The reaction starts with the reaction of sodium molybdate (Na₂MoO₄) with Nadtc in the presence of sodium dithionite (Na₂S₂O₄). Initially a dark purple precipitate is formed that will turn pink after about two hours if the reaction conducted properly.

It might make sense to start this reaction first because it usually takes two hours. The use of deaerated water is advisable because it speeds up the reaction (Why?).

The filtration has to be performed using a Schlenk frit. The final product has to be stored under inert gas.

Deaerated water is obtained using the freeze-pump-thaw procedure. Make sure that the flask is less than half-filled here!


2. Characterization

a. FTIR spectrum (YH 6076, YH 1033)

- Acquired using ATR setup (>450 cm^-1) and as Nujol mull in between CsI plates (250-500 cm^-1)
- Read the chapter on how to acquire infrared spectra (Appendix A and B, p. 145-154)

3. Catalysis experiment

The student will have to prepare dry DMF for this part of the experiment as well as dry the molecular sieve.

You will have to set up three reactions:

a. using MoO₂dtc₂ as catalyst without molecular sieve
b. using MoO₂dtc₂ as catalyst with molecular sieve
c. using MoOdtc₂ as catalyst without a molecular sieve

The reactions should be run using 0.05 mmol of the catalyst, 1 mmol of benzoin and 25 mL of dry DMF. The 250 mL round-bottomed flask should be closed during the reaction. Take one sample two hours into the reaction and the other one after approximately 24 hours. It is important that the setups are identical in terms of flask size and availability of oxygen.

When using a drying agent like MgSO₄, it is crucial to use a small amount. Why?
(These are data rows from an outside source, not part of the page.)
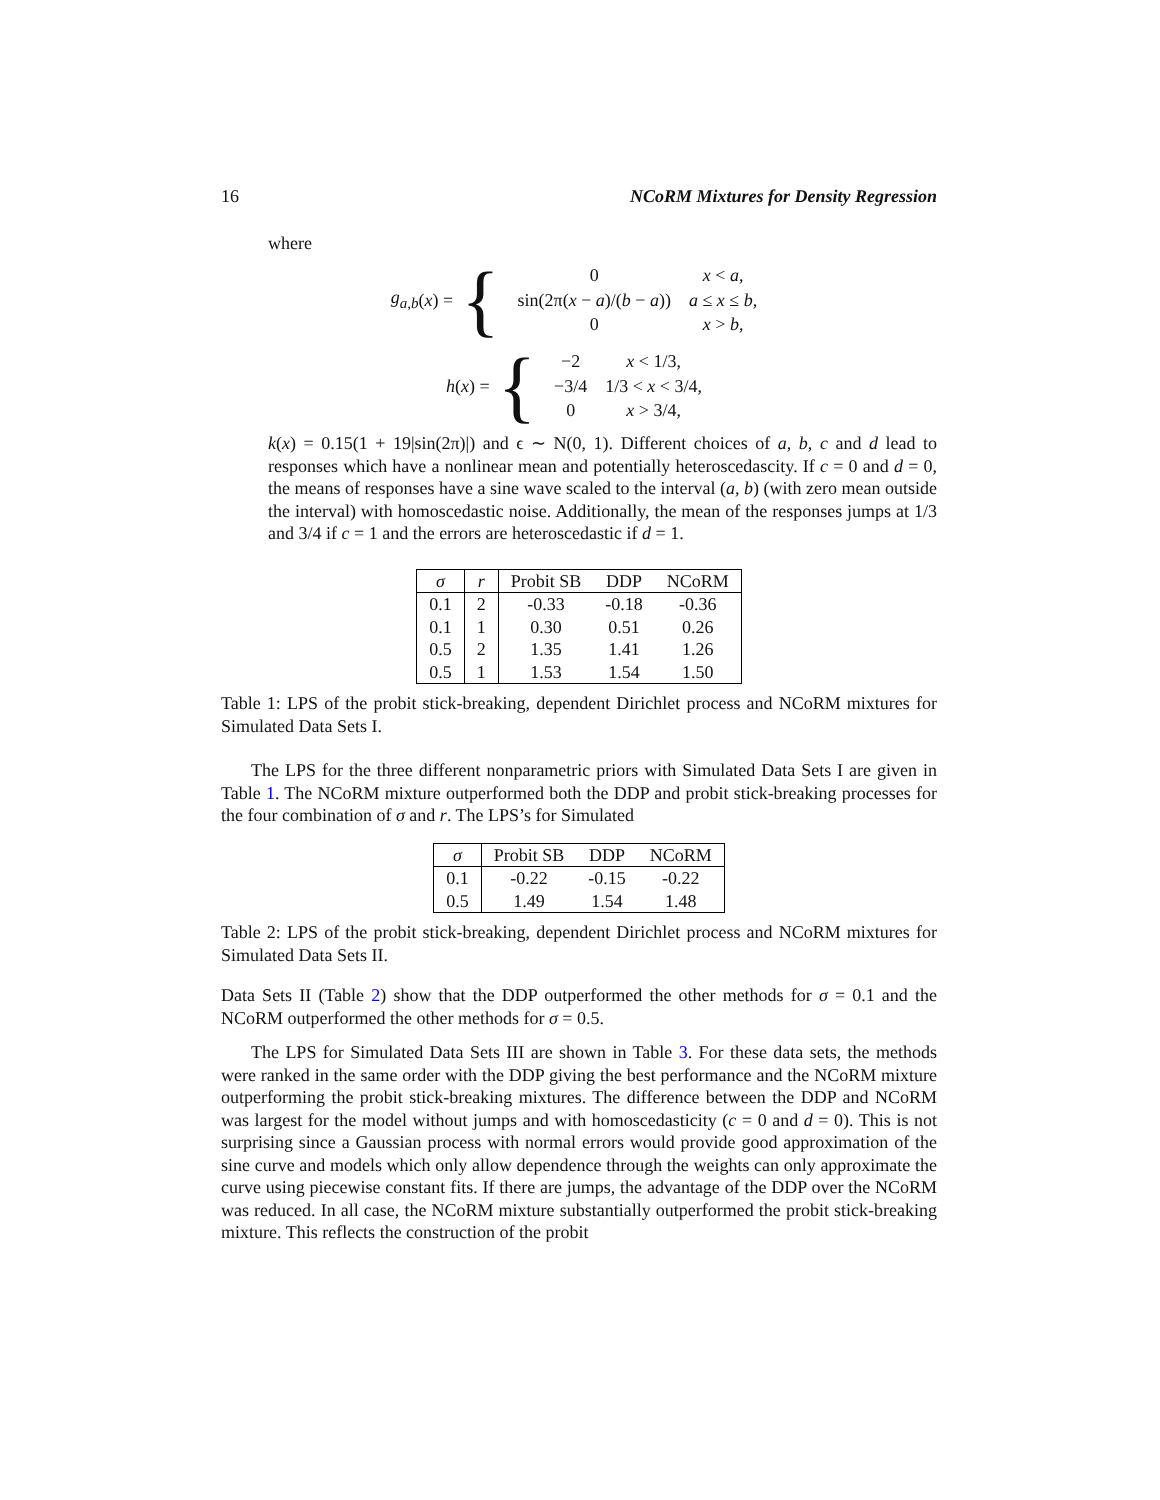16 NCoRM Mixtures for Density Regression
where
g<sub>a,b</sub> (x) = {
| 0 | x < a , |
| sin(2π( x − a )/( b − a )) | a ≤ x ≤ b , |
| 0 | x > b , |
h (x) = {
| −2 | x < 1/3, |
| −3/4 | 1/3 < x < 3/4, |
| 0 | x > 3/4, |
k(x) = 0.15(1 + 19|sin(2π)|) and ϵ ∼ N(0, 1). Different choices of a, b, c and d lead to responses which have a nonlinear mean and potentially heteroscedascity. If c = 0 and d = 0, the means of responses have a sine wave scaled to the interval (a, b) (with zero mean outside the interval) with homoscedastic noise. Additionally, the mean of the responses jumps at 1/3 and 3/4 if c = 1 and the errors are heteroscedastic if d = 1.
| σ | r | Probit SB | DDP | NCoRM |
| --- | --- | --- | --- | --- |
| 0.1 | 2 | -0.33 | -0.18 | -0.36 |
| 0.1 | 1 | 0.30 | 0.51 | 0.26 |
| 0.5 | 2 | 1.35 | 1.41 | 1.26 |
| 0.5 | 1 | 1.53 | 1.54 | 1.50 |
Table 1: LPS of the probit stick-breaking, dependent Dirichlet process and NCoRM mixtures for Simulated Data Sets I.
The LPS for the three different nonparametric priors with Simulated Data Sets I are given in Table 1. The NCoRM mixture outperformed both the DDP and probit stick-breaking processes for the four combination of σ and r. The LPS’s for Simulated
| σ | Probit SB | DDP | NCoRM |
| --- | --- | --- | --- |
| 0.1 | -0.22 | -0.15 | -0.22 |
| 0.5 | 1.49 | 1.54 | 1.48 |
Table 2: LPS of the probit stick-breaking, dependent Dirichlet process and NCoRM mixtures for Simulated Data Sets II.
Data Sets II (Table 2) show that the DDP outperformed the other methods for σ = 0.1 and the NCoRM outperformed the other methods for σ = 0.5.
The LPS for Simulated Data Sets III are shown in Table 3. For these data sets, the methods were ranked in the same order with the DDP giving the best performance and the NCoRM mixture outperforming the probit stick-breaking mixtures. The difference between the DDP and NCoRM was largest for the model without jumps and with homoscedasticity (c = 0 and d = 0). This is not surprising since a Gaussian process with normal errors would provide good approximation of the sine curve and models which only allow dependence through the weights can only approximate the curve using piecewise constant fits. If there are jumps, the advantage of the DDP over the NCoRM was reduced. In all case, the NCoRM mixture substantially outperformed the probit stick-breaking mixture. This reflects the construction of the probit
To determine the efficiency of the catalyst, HPLC samples are prepared of the individual products from the reaction. For the standardization, five standards are prepared containing a total amount of 1 mg/mL of benzoin and benzil in the solution (i.e., 0.10 mg/mL benzoin:0.90 mg/mL benzil). Please inform the instructor the meeting prior the HPLC sample submission that you need HPLC vials.

It might be a good idea to use the rotary evaporator to remove the solvent from the samples.


4. Hints to questions

ad 1: How many 'ligands' do you have in those compounds? Which coordination figures are possible for this number of ligands?

ad 3: What determines if a compound X is able to oxidize or reduce compound Y? Which technique can be used to evaluate these properties?

ad 7: What determines the activity of molecular sieves?


5. Problems to be considered

a. What is the function of sodium acetate in the synthesis of compound A?
b. If the synthesis of compound B is not properly carried out, a dark-pink to purple compound is observed. How can this be explained?
c. What is the product of the oxidation of S₂O₄^2- in the synthesis of compound B?
d. Why is it important to prepare HPLC samples in a concentration range of 0.1-1 mg/mL?